■ **Given instruction 1**
Write out the stretch of the papad ki sabji recipe from "May 29, 2012" through "What a feast!" word for word.
■ **Given instruction 2**
Extend the papad ki sabji recipe from the point where it stops.

May 29, 2012

I Love My India: Rajasthani Papad Ki Sabji

Rajasthan - the land of the kings has been home for so many kingdoms historically. These kingdoms have left their mark on Rajasthan by building beautiful forts and palaces. Have you thought about how life would have been living inside these forts, villages and palaces. What would people do for entertainment since movies and Ipad were just not there then? How was the education for kids - did they still have to carry a truckload of stuff on their backs while going to school? How would these people travel everywhere - on camelbacks? On horses? 

Well, one thing I do know is that they all enjoyed great food. Have you seen that thali of food that Aish serves Hrithik aka Akbar in Jodhaa Akbar. What a feast!

Continuing my experimenting with Rajasthani food, the next recipe I have here to share with you all is Papad Ki Sabji. This traditional dish can be compared to a kadi and is a really easy dish to prepare. And of course, there's that point of who would have thought to use papad in a curry? Well, someone did and I'm just glad they did. 



Recipe starts with about 2 cups of sour dahi (curds).

Add
1/2 tsp turmeric powder
1 tsp red chilli powder
2 tsps coriander-jeera powder
Salt to taste

                                                                               


Whisk it all well together.



Now on to the papads, I used the Lijjat style masala papad. You can use regular urad papadums or rice papads.


Now one style of cooking Papad Ki Sabji is to just add the raw papads in the dahi mix and cook it together.

You could also roast them like I did here or fry them in oil and then add them to the kadi. Totally your choice.



Now that my papads are ready, let's move on to making the kadi.

In a wide pan, add a tsp of oil and then when the oil is hot, add a tsp of jeera. And then add a cup of finely chopped onions. Fry till they turn pink.

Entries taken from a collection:
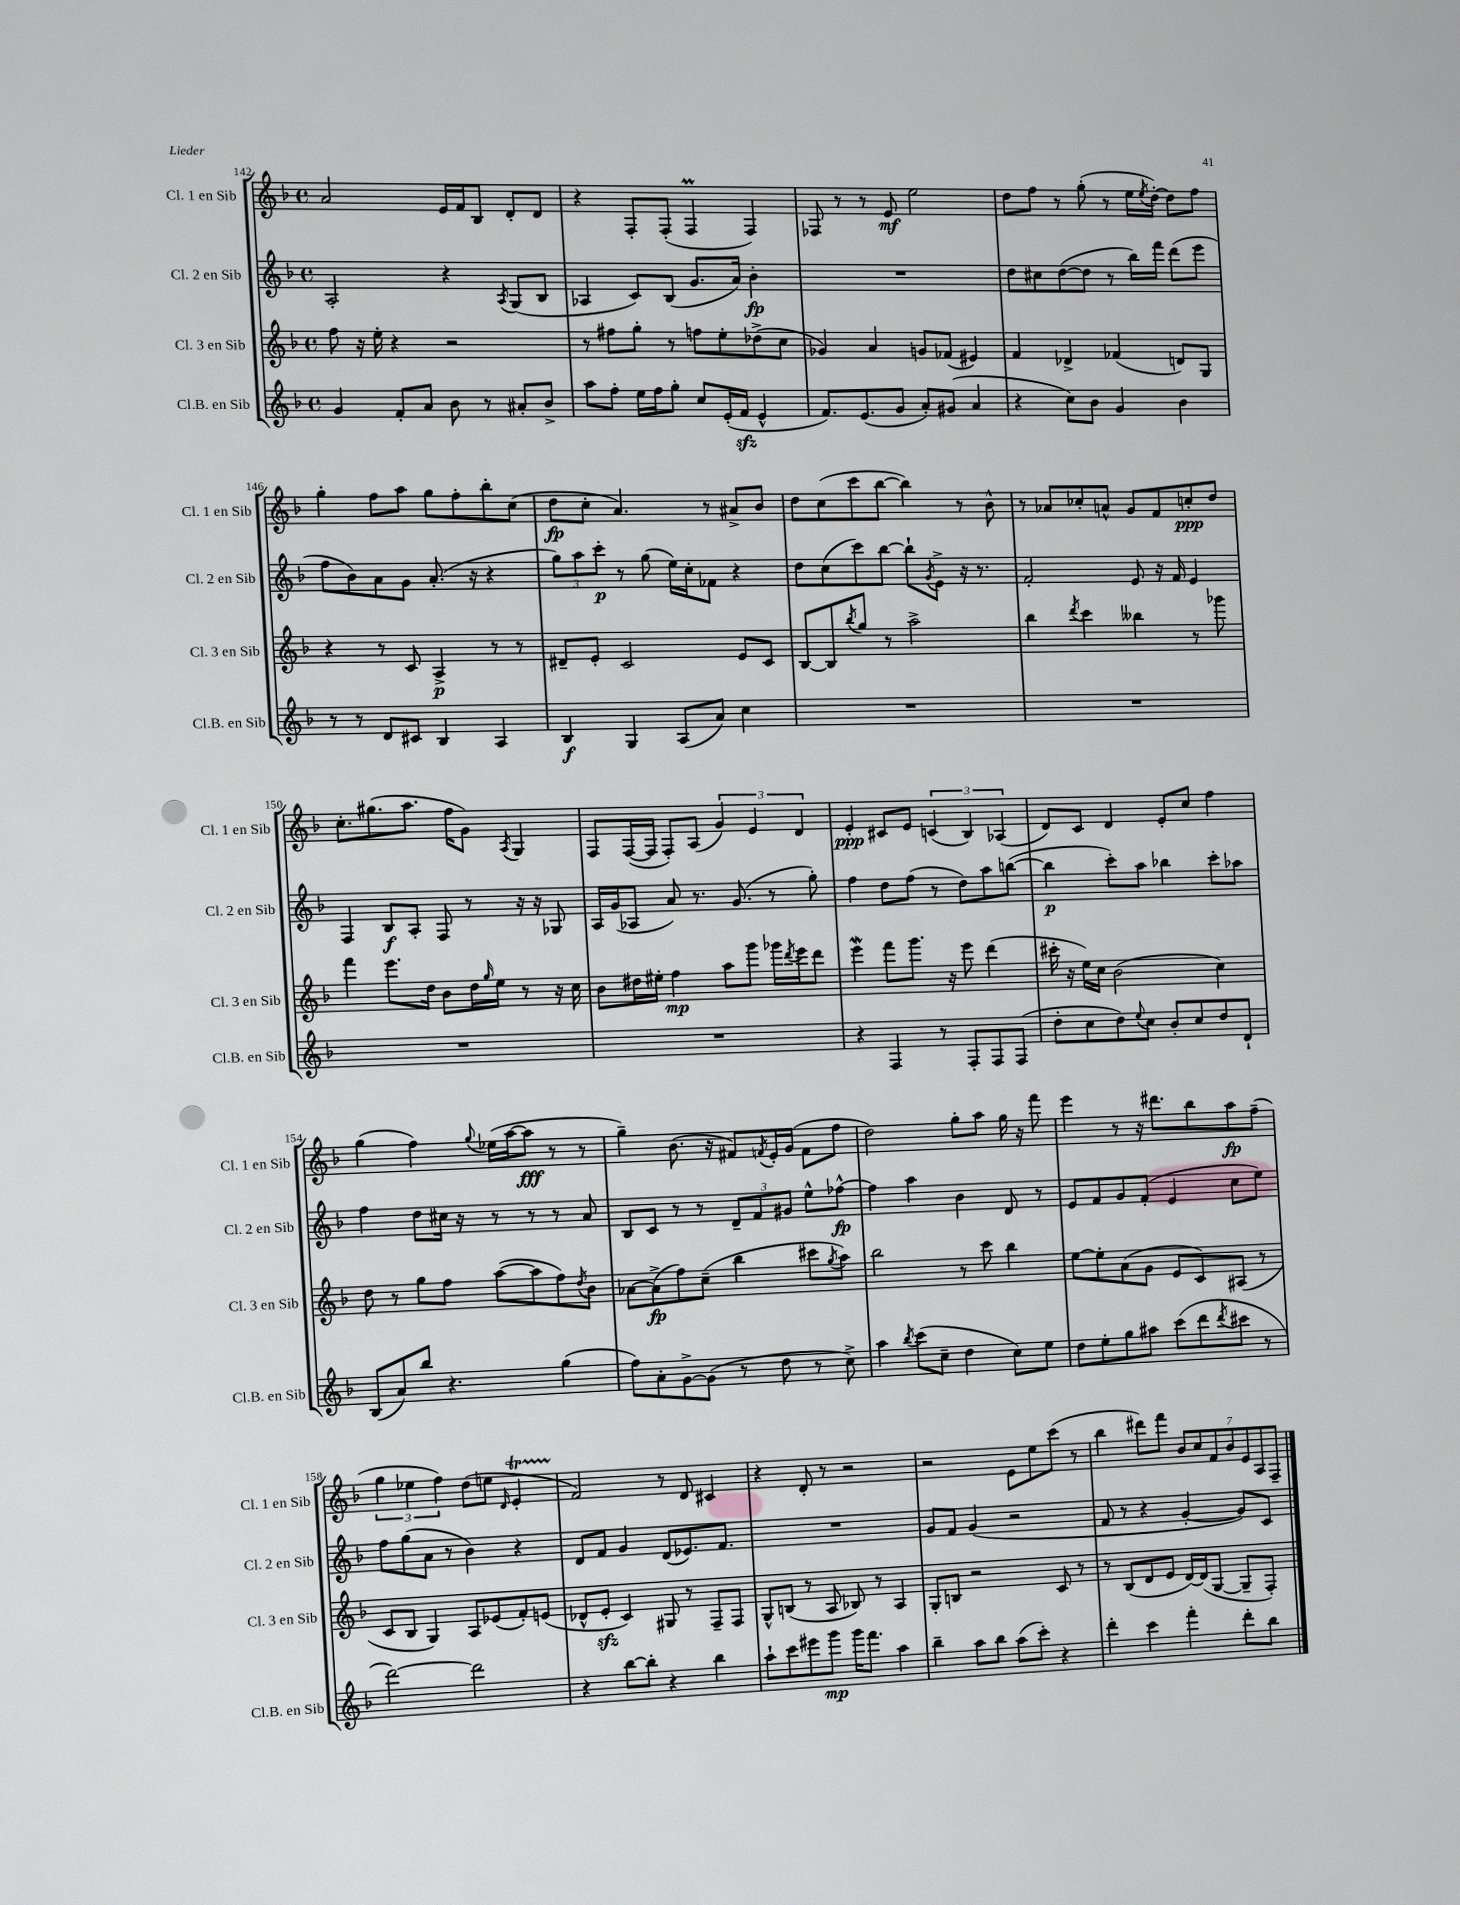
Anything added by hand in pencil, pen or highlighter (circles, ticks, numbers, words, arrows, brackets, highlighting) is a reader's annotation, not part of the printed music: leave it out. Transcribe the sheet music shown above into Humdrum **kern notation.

**kern	**kern	**kern	**kern
*staff4	*staff3	*staff2	*staff1
*clefG2	*clefG2	*clefG2	*clefG2
*k[b-]	*k[b-]	*k[b-]	*k[b-]
*M4/4	*M4/4	*M4/4	*M4/4
*met(c)	*met(c)	*met(c)	*met(c)
4g	8ff	2A'	2a
.	16r	.	.
.	16ee'	.	.
8f'	4r	.	.
8a	.	.	.
8b-	2r	4r	16e
.	.	.	16f
8r	.	.	8B-
.	.	8qA	.
8a#'	.	(8G	8d'
8b-^	.	8B-	8d
=	=	=	=
8aa	8r	4A-	4r
8ff'	8ff#	.	.
16ee	8gg'	8c)	8F'
16ff	.	.	.
8gg'	8r	(8B-	(8F'
8cc	8ff	8.g	4F
(16e'	8ee'	.	.
16f	.	16a)	.
4e^^	(8dd-^	4b-'	4F)
.	8cc	.	.
=	=	=	=
8.f)	4g-)	1r	8F-
.	.	.	8r
(8.e	.	.	.
.	4a	.	8r
8g	.	.	8e
8a')	8g	.	2ee
(8g#	(8f-	.	.
4a	4e#)	.	.
=	=	=	=
4r	4f	8dd	8dd
.	.	8cc#	8ff
8cc)	4d-^	([8dd	8r
8b-	.	8dd]	(8gg'
4g	(4f-	8r	8r
.	.	16bb-)	16ee
.	.	.	8qee
.	.	16fff	[16dd')
4b-	8d)	(8ddd	8dd]
.	8G	8eee	8ff
=	=	=	=
8r	4r	8ff	4gg'
8r	.	8b-)	.
8d	8r	8a	8ff
8c#	8c	8g	8aa
4B-	4A^	(8.a'	8gg
.	.	.	8ff'
.	.	16r	.
4A	8r	4r	8bb-'
.	8r	.	(8cc
=	=	=	=
4B-	8d#~	12gg)	8dd
.	.	12aa	.
.	8e'	.	8cc'
.	.	12ccc'	.
4G	2c	8r	4.a)
.	.	(8gg	.
(8A	.	16ee)	.
.	.	16cc'	.
8a)	.	8f-	8r
4cc	8e	4r	8a#^
.	8c	.	8b-
=	=	=	=
1r	[8B-	8dd	8dd
.	8B-]	(8cc	(8cc
.	8qbb-	.	.
.	8gg	8ccc)	8ccc
.	8r	[8bb-	[8bb-
.	2aa^	8bb-`]	4bb-])
.	.	8qg	.
.	.	8e^	.
.	.	16r	8r
.	.	8.r	.
.	.	.	8b-^^
=	=	=	=
1r	4bb-	2f'	8r
.	.	.	8a-
.	8qddd	.	.
.	4ccc	.	8cc-'
.	.	.	8a^^
.	4bb--	8e	8g
.	.	16r	8f
.	.	16f	.
.	8r	4e	8cc'
.	8ggg-	.	8dd
=	=	=	=
1r	4fff	4F	8.cc'
.	.	.	(8.gg#
.	8.eee	8B-	.
.	.	8A'	8.aa
.	16dd	.	.
.	8b-	8F	.
.	.	.	16ff
.	16dd	8r	8g)
.	16qqgg	.	.
.	16ee	.	.
.	.	.	8qA
.	8r	16r	4G
.	.	16r	.
.	16r	8G-	.
.	16cc	.	.
=	=	=	=
1r	8b-	16A	8F
.	.	(16g	.
.	16dd#	8A-	([16F
.	16ee#'	.	16F]
.	4ff	8a)	8F')
.	.	8.r	(8A
.	8aa	.	6g)
.	.	(8.g	.
.	8ggg	.	.
.	.	.	6e
.	16ggg-	8r	.
.	8qddd	.	.
.	16eee	.	.
.	.	.	6d
.	8ddd	8gg')	.
=	=	=	=
4r	4eee	4ff	4e'
4F	8fff	8dd	8c#
.	8.ggg	(8ff	8e
8r	.	8r	(6c
.	16r	.	.
8F'	8eee	8dd)	.
.	.	.	6B-)
8F	(4ddd	8aa	.
.	.	.	(6A-
(8F	.	([8bb	.
=	=	=	=
8dd'	16ccc#'	4bb]	8d)
.	16r	.	.
8cc	16ee)	.	8c
.	16cc	.	.
8dd)	(2b-	8ccc')	4d
8qqee	.	.	.
8cc	.	8aa	.
8b-'	.	4bb-	8e'
8cc	.	.	8cc
8dd	4cc)	8ccc'	4ff
8d`	.	8aa-	.
=	=	=	=
(8B-	8dd	4ff	(4gg
8a)	8r	.	.
8bb-	8gg	8dd	4ff)
4.r	8ff	16cc#	.
.	.	16r	.
.	.	.	8qqgg
.	([8aa	8r	(16ee-
.	.	.	[16aa
.	8aa]	8r	8aa]
(4gg	8ff)	8r	8r
.	8qdd	.	.
.	8b-	8a	8r
=	=	=	=
8ff)	[8a-	8B-	4gg~)
8a'	(8a-^]	8c	.
[8g^	8ff)	8r	(8.b-
(8g]	(8cc~	8r	.
.	.	.	16r
8r	4bb-	12d~	8f#)
.	.	12f	.
.	.	.	8qf
8dd	.	.	16e'
.	.	12g#	.
.	.	.	(16g
8r	8ccc#	8ee^^	8f
.	8qgg	.	.
8cc^)	8aa)	[8ff-^^	8ff
=	=	=	=
4aa	2bb-	4ff-]	2dd)
8qbb-	.	.	.
(8ccc	.	4aa	.
8cc~	.	.	.
4dd	8r	4b-	8gg'
.	8ccc	.	8aa
8cc)	4bb-	8d	16gg
.	.	.	16r
8ee	.	8r	8fff
=	=	=	=
8dd	[8ee	8e	4eee
8ee'	8ee']	8f	.
8gg	(8a	8g	8r
8aa#	8g	(8f'	16r
.	.	.	8.ddd#
(8ccc	8e	4e	.
8ddd	8c)	.	8bb-
8qddd	.	.	.
8ccc#	(8A#	8cc	8aa
8r	8r	8ee)	(8ff~
=	=	=	=
[2ddd)	8c	8ff	6gg
.	8B-	(8gg	.
.	.	.	6ee-
.	4G)	8a	.
.	.	.	6ff)
.	.	8r	.
2ddd]	8A	4b-)	(8dd
.	(8e-	.	8ee
.	.	.	16qqd
.	8f')	4r	4e'
.	(8e	.	.
=	=	=	=
4r	8d-^^	8d	2f)
.	8e'	8f	.
[8bb-	4c)	4g	.
8bb-']	.	.	.
4r	8G#	(8d	8r
.	8r	8.e-)	8d
4bb-	8F~	.	4c#
.	.	8.f	.
.	8F	.	.
=	=	=	=
8aa`	8G^^	1r	4r
8ccc	(8B	.	.
8eee#	8r	.	8d'
8ggg	8A	.	8r
16ggg	8B-)	.	2r
8.fff	.	.	.
.	8r	.	.
4aa	4A	.	.
=	=	=	=
4bb-~	8G'	8g	2r
.	8B	8f	.
8aa	2r	(4g	.
8bb-	.	.	.
(8aa	.	2r	8e
8ccc')	.	.	8ee
4r	8c	.	(8ccc
.	8r	.	8r
=	=	=	=
4ddd'	8r	8f	4bb-
.	(8B-	8r	.
4ccc	8d	4r	8ddd#)
.	8e	.	8fff
4fff'	[16d)	[4g'	14b-
.	(16d]	.	.
.	.	.	14cc
.	[8G	.	.
.	.	.	14f
.	.	.	14b-
8ddd'	8G~]	8g])	.
.	.	.	14e
.	.	.	14A
8bb-	8F')	8c	.
.	.	.	14F~
==	==	==	==
*-	*-	*-	*-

■ **Final answer 1**
May 29, 2012

I Love My India: Rajasthani Papad Ki Sabji

Rajasthan - the land of the kings has been home for so many kingdoms historically. These kingdoms have left their mark on Rajasthan by building beautiful forts and palaces. Have you thought about how life would have been living inside these forts, villages and palaces. What would people do for entertainment since movies and Ipad were just not there then? How was the education for kids - did they still have to carry a truckload of stuff on their backs while going to school? How would these people travel everywhere - on camelbacks? On horses? 

Well, one thing I do know is that they all enjoyed great food. Have you seen that thali of food that Aish serves Hrithik aka Akbar in Jodhaa Akbar. What a feast!

■ **Final answer 2**
Reduce the heat on the pan, and slowly mix in the dahi mixture a little at a time and at the same time keep stirring it so that the curds don't curdle or separate.


Cook this mix in low medium for about 5-10 mins.


Add the roasted papads to the dahi mix.



Mix well and let this cook for a couple of mins.


Add some water to the sabji so its not too thick. Let it cook in medium heat for a few mins.


Almost done here. Wasn't that easy?

I was out of fresh cilantro. But if you do have it, chop them up nice and add to the sabji.


Who would have thought you could make one delicious sabji with papads? I think I'm going to start adding papads to more dishes from now - like on a mixed vegetable curry, or a aloo gobi sabji. I'm sure these papads would add flavor, texture and interest to those dishes.

The papads taste soft but also a little firm because they were roasted initially. So they don't taste sloppy and slimy as I imagined it would. There is a definite bite to these papads that feels very good to your taste buds.
So, don't wait longer. Go start making this now.


And what would I eat those with? This simple Onion Paratha. 

This is not the traditional stuffed pyaaz ki paratha but rather a quick onion paratha. I learnt this from my Marwari friend Shantha who made this a few times when she was visiting me here. It became one of our favorites and when I need something simple and delicious, this is one that comes to mind immediately. We sometime just eat this with acchar and dahi. But of course, they taste better with Papad Ki Sabji. Thanks Shantha for introducing me to something that has been my dinner saver many a times!

Take about 2 cups of wheat flour (atta). Add about 1/2 - 1 cup of roughly chopped onions to the atta. I usually just add one medium onion chopped. Add salt to taste. 

Then, add about 2-3 tsps of oil to the atta.


Mix well to combine the onions and the oil with the atta.


Add warm water and knead into a dough.



Make medium sized balls out of the dough.


Roll into a thick paratha. Its hard to get a perfect round shape on these because of the big onion pieces. So try but if you can't get a perfect circle, don't fret. Its just the nature of the food.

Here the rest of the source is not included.